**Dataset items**
= = =

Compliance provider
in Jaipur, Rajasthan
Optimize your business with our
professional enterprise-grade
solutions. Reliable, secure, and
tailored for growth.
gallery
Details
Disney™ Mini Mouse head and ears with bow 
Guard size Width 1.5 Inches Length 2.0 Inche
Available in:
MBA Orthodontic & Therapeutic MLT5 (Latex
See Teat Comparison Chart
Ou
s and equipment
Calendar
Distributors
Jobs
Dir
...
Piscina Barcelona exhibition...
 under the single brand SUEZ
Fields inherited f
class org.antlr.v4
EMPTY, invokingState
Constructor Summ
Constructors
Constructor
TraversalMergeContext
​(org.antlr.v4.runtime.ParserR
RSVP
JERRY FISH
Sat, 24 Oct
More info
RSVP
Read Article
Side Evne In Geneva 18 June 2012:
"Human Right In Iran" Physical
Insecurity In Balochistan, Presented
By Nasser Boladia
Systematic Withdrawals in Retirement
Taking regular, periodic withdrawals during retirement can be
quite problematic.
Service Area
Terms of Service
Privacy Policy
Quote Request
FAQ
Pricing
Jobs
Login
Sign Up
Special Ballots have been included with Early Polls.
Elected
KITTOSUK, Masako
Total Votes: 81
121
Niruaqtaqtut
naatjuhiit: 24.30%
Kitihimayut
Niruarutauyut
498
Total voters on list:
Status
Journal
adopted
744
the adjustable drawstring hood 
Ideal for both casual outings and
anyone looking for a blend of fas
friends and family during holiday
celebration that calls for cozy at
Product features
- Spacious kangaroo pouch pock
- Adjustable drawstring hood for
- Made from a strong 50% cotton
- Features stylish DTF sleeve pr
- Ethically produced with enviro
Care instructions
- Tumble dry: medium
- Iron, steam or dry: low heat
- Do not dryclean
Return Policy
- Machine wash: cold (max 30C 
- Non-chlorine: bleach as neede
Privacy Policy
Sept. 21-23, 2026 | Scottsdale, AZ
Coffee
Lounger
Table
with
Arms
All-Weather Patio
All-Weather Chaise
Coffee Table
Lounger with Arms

= = =

Read the data above. Pull out each line in which the string "antlr" appears.

class org.antlr.v4
​(org.antlr.v4.runtime.ParserR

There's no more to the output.